Machining the hub doesn't seem too tough, and I have a 1/4" push broach, so I'm planning on a turning a hub with 1" ID, 2.5" OD, plasma cutting a piece of plate with a 2.5" ID and 10.75" OD, and welding the three together.
So, I have one chance to order the matching 14T gear!
The scrap-yard gear ring is 144T. It mics at 12.080" for an OD. Using DP=(T+2)/OD gives DP=146/12.080=12.086DP. Obviously, that's not right.
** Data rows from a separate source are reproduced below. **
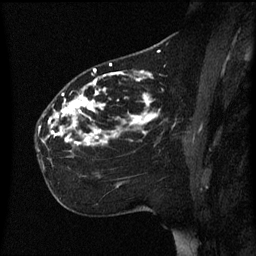
Breast MRI (dynamic contrast-enhanced), one sagittal slice; slice 35 of 60 in the series (ordered by position); dynamic contrast-enhanced series, image 2 of 3 at this slice position (ordered by acquisition); 1.5 T; TE 4.2 ms, TR 8.4 ms; 256 × 256 image matrix, field of view 200 × 200 mm. Patient: female, 35 years. Case-level facts recorded for this patient, not image findings: setting: breast cancer imaged before/during neoadjuvant chemotherapy; receptor status: HER2-positive.
Outlined on this slice (semi-automatic segmentation, software-assisted and operator-edited):
- analysis volume of interest (the breast-tissue region the enhancement analysis was run in; not a lesion): box from (x=37, y=78) to (x=169, y=163) px
- tumour enhancement mask (voxels above the 70 % enhancement threshold inside the analysis volume of interest): (x=40, y=78)–(x=159, y=147)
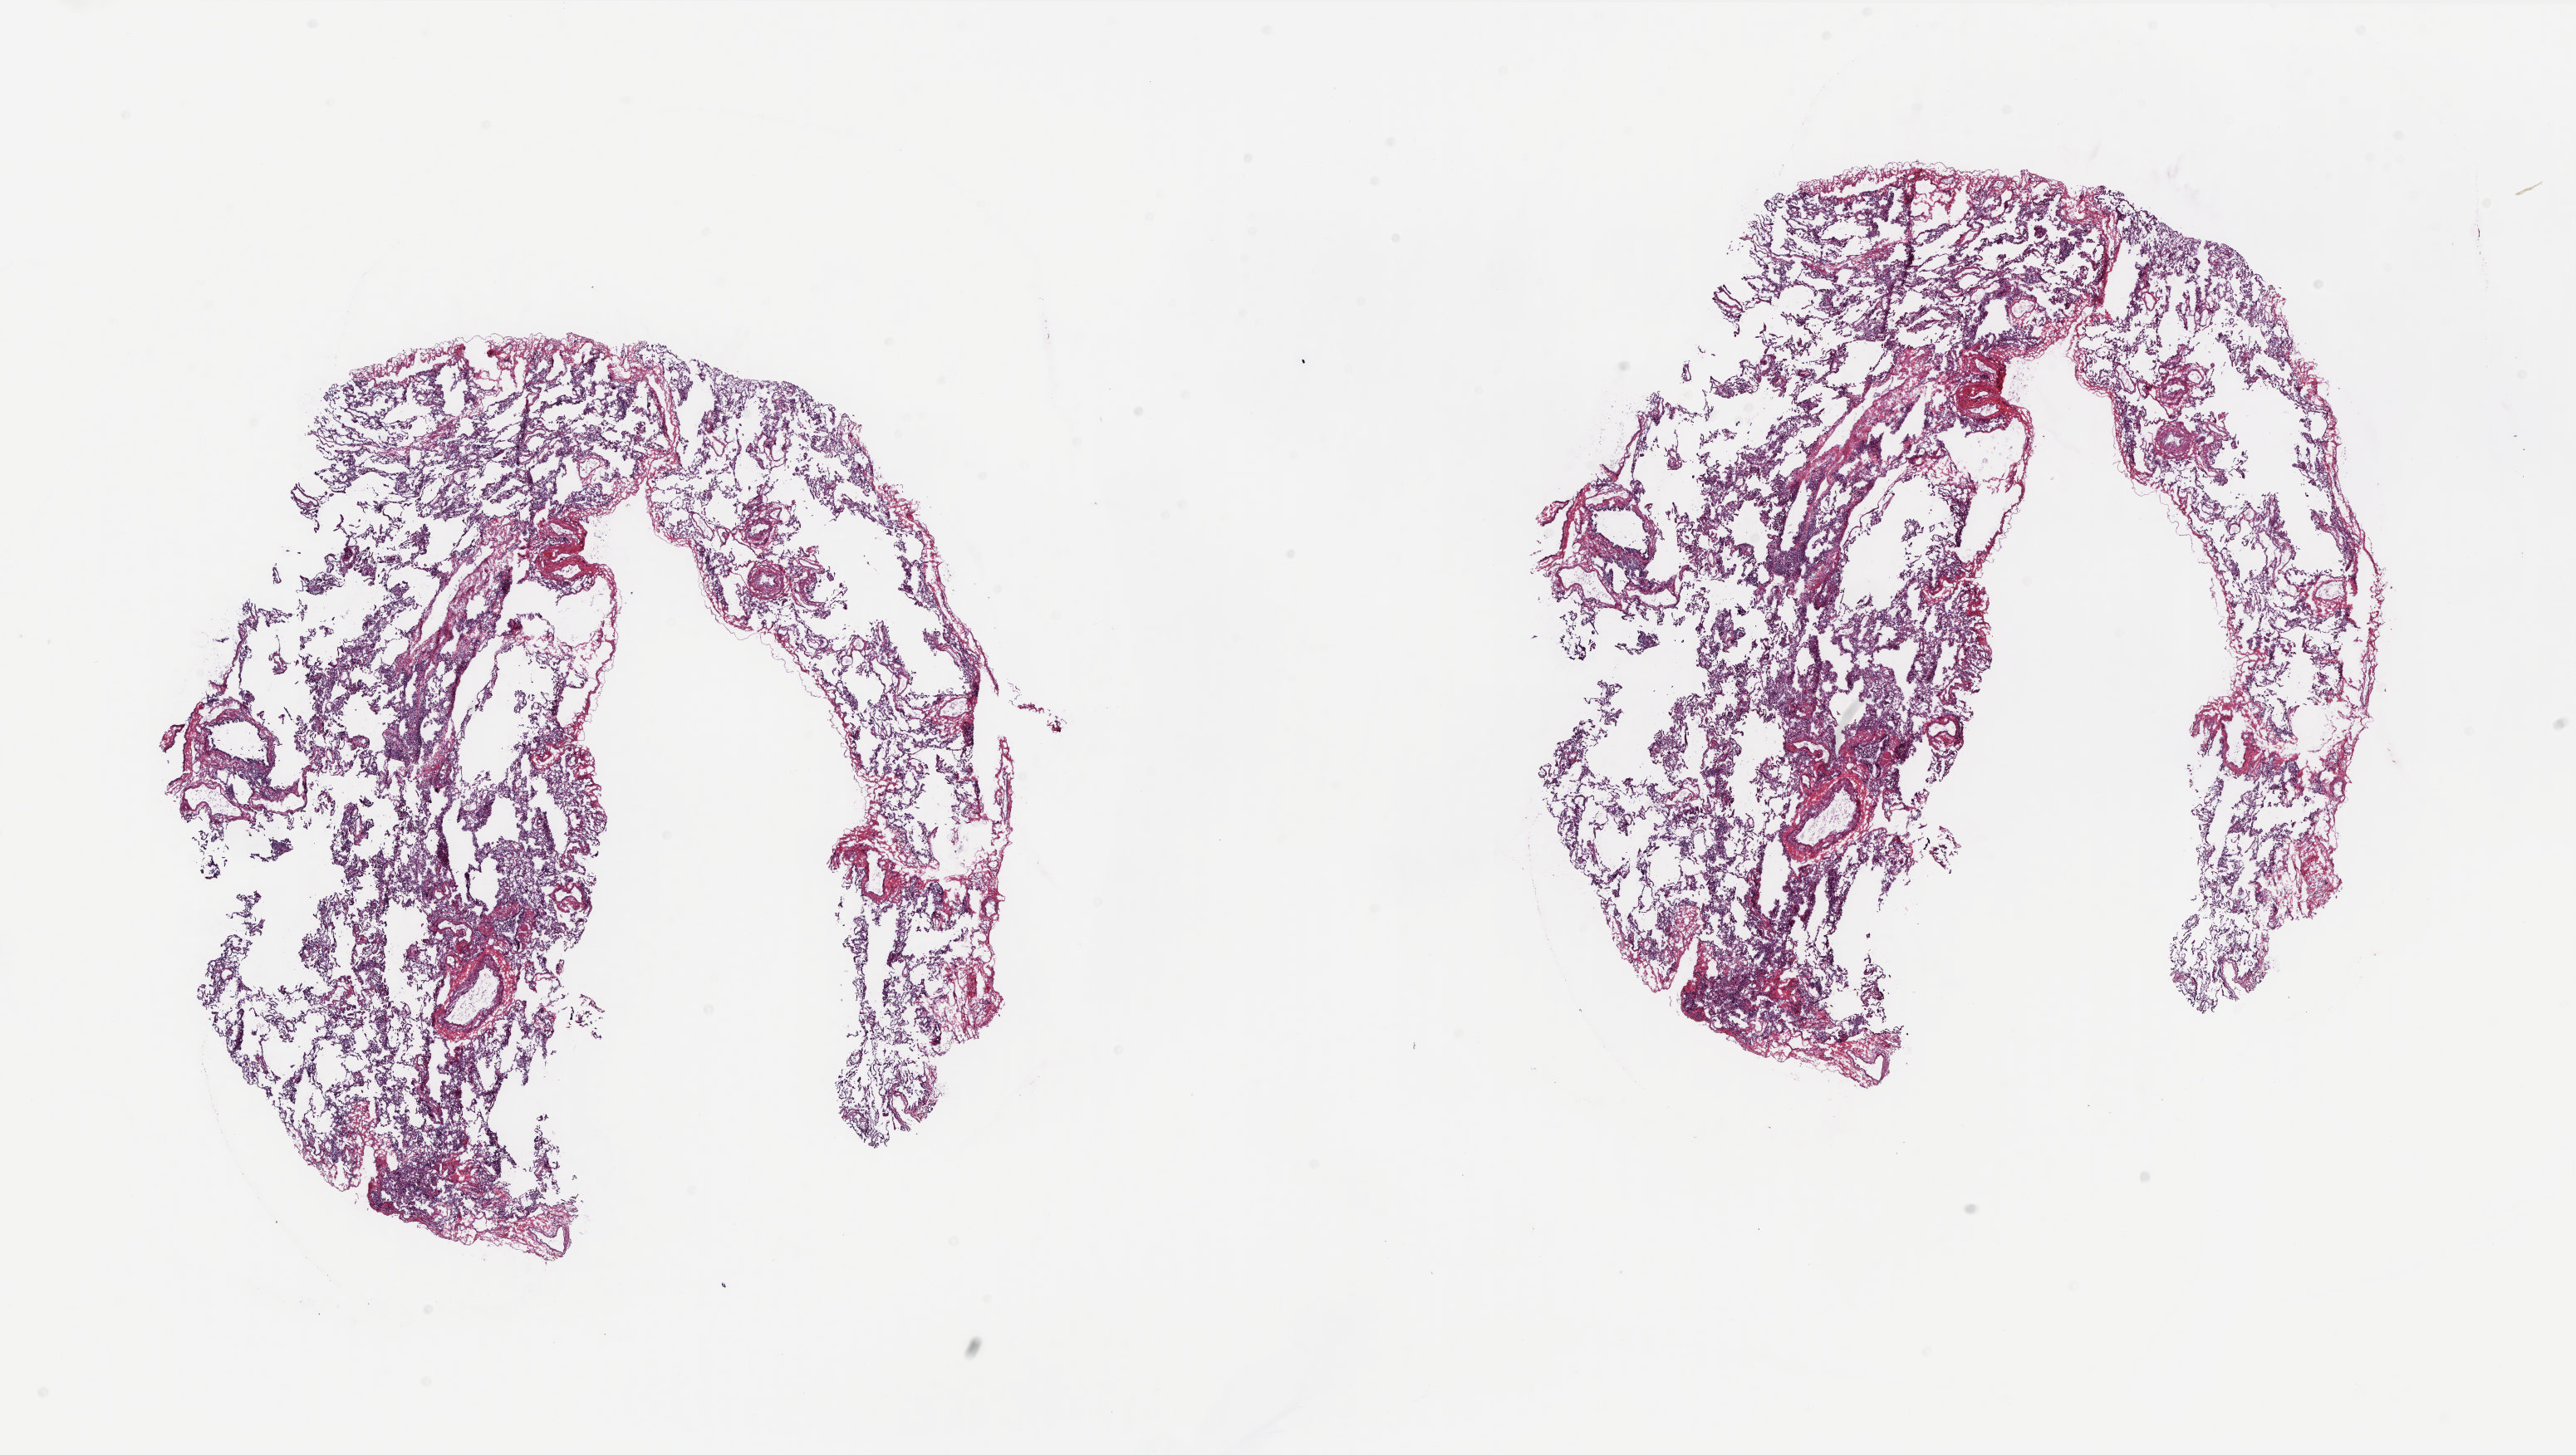
Whole-slide histology image, H&E — a low-resolution overview of the entire scanned area, about 25.0 x 14.1 mm; frozen section; solid tissue normal (non-tumour tissue) sample from the lung. Male patient; age at initial diagnosis 64 years. Composition of this section per pathologist review: tumour cells 0%, tumour nuclei 0%, normal cells 100%, stromal cells 0%, necrosis 0%. Infiltration values recorded for this section: lymphocyte infiltration 20%, monocyte infiltration 20%, neutrophil infiltration 40%.
* this section: solid tissue normal (non-tumour) sample from the same patient
* patient diagnosis: Mucinous adenocarcinoma (lower lobe, lung)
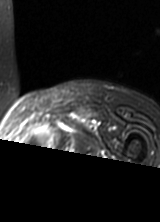
MRI of an extremity soft-tissue mass, one axial slice; T2-weighted fat-saturated; MR volume resampled by the dataset authors to the PET/CT grid (not the native acquisition matrix); 3.27 mm slice thickness; 160 × 222 image matrix, field of view 156 × 217 mm. Female patient. From the clinical record (not read from this slice): histological type: pleomorphic leiomyosarcoma; grade: high; site of the primary tumour: left thigh.
Outlined on this slice (expert contour drawn on MRI and transferred to this co-registered scan by the dataset authors):
- gross tumour volume including surrounding oedema: box from (x=29, y=127) to (x=64, y=151) px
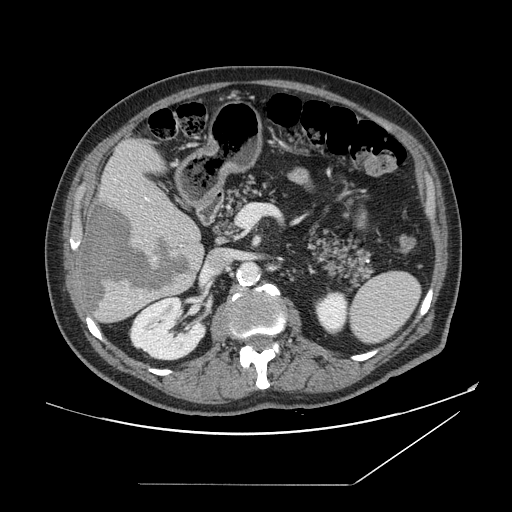
Contrast-enhanced abdominal CT, one axial slice; position 78 of 166 along the scan axis; soft-tissue window (W 400 / L 40 HU); 2.5 mm slice thickness; 512 × 512 image matrix, field of view 416 × 416 mm. From the clinical record (not read from this slice): patient: male, age 67 years at operation; diagnosis: colorectal cancer liver metastases, imaged before liver resection; multiple liver metastases: no; largest metastasis: 2.2 cm; chemotherapy before resection: no.
Annotated regions visible in this slice (outlined manually by an expert reader):
- hepatic veins: bounding box <147,199,149,201> (left, top, right, bottom; pixels)
- liver: <79,140,205,324>
- planned liver remnant (the part of the liver to remain after resection): <102,140,198,233>
- liver metastasis: <83,200,191,317>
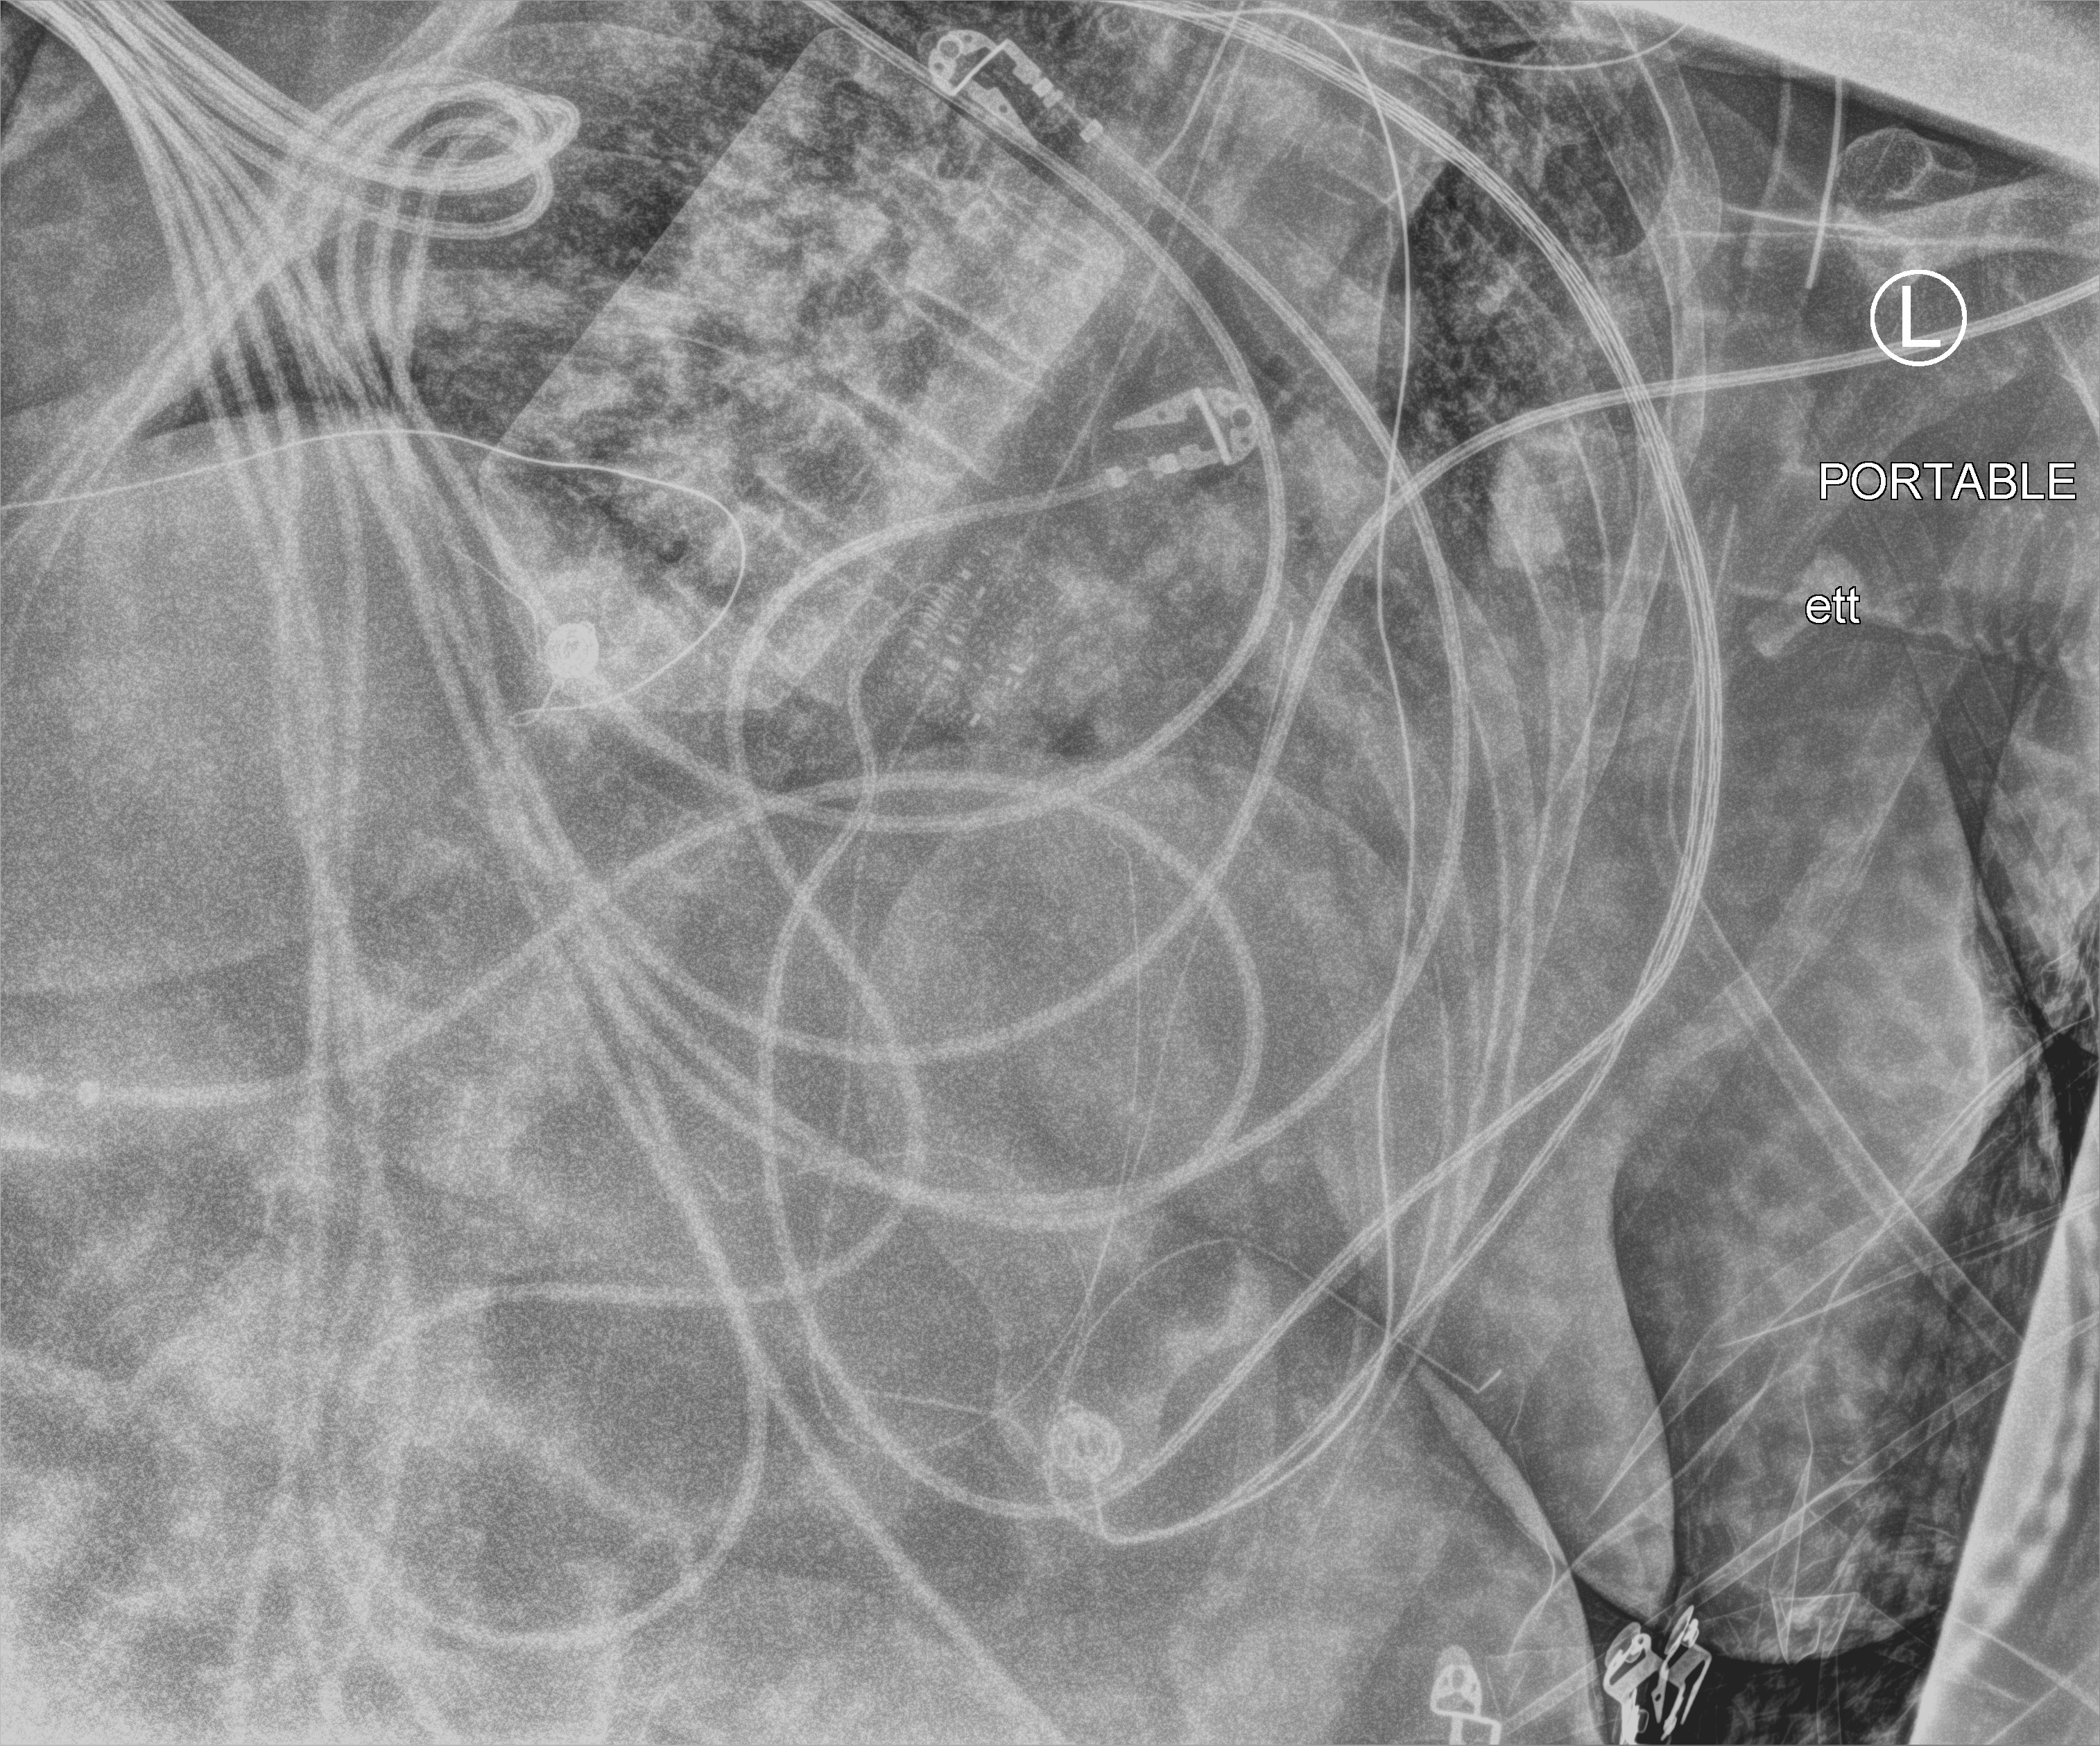
Bedside chest radiograph (computed radiography); anteroposterior (AP) projection. Female patient hospitalised with COVID-19, age 60–74 years.
From the hospital-stay record, not from the radiograph (when in the stay this image was taken is not recorded):
- mechanically ventilated during this hospital stay: yes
So, I'm left with two choices: 1) The gear teeth are a bit worn, or 2) it's a metric module gear.
In support of idea #1:
To make it a clean 12DP, the OD would have to be OD=(T+2)/DP=146/12=12.166" OD. That would mean half the difference of wear, =(12.166-12.080)/2)=.043" of wear on each side. Given the following photo, I think I might be able to believe that.
In support of #2:
The gear is exactly 12.00mm wide, so it's either an imperial/metric mutt, or the teeth are metric to match the face width.
However, the calculations there would be MOD=(T+2)/OD=146/306.832mm (measured)=0.475MOD. That's not standard. To make it a standard 0.5MOD gear, it would have to be OD=(T+2)/MOD=146t/0.5mod=292mm=11.496" or for 0.4MOD, OD=(T+2)/MOD=146/0.4MOD=365mm OD=14.37". Obviously, it's far from either of those.
Given that, it seems most logical to assume it's a slightly worn 12DP gear that happens to be a metric mutt, having a 12mm face width, does it not?
-----------------
Second issue is pressure angle. 14.5 degree is the stubbier, right, and 20 is the pointier? If so, I have to vote for this being 14.5, and even then a bit worn. Seem logical?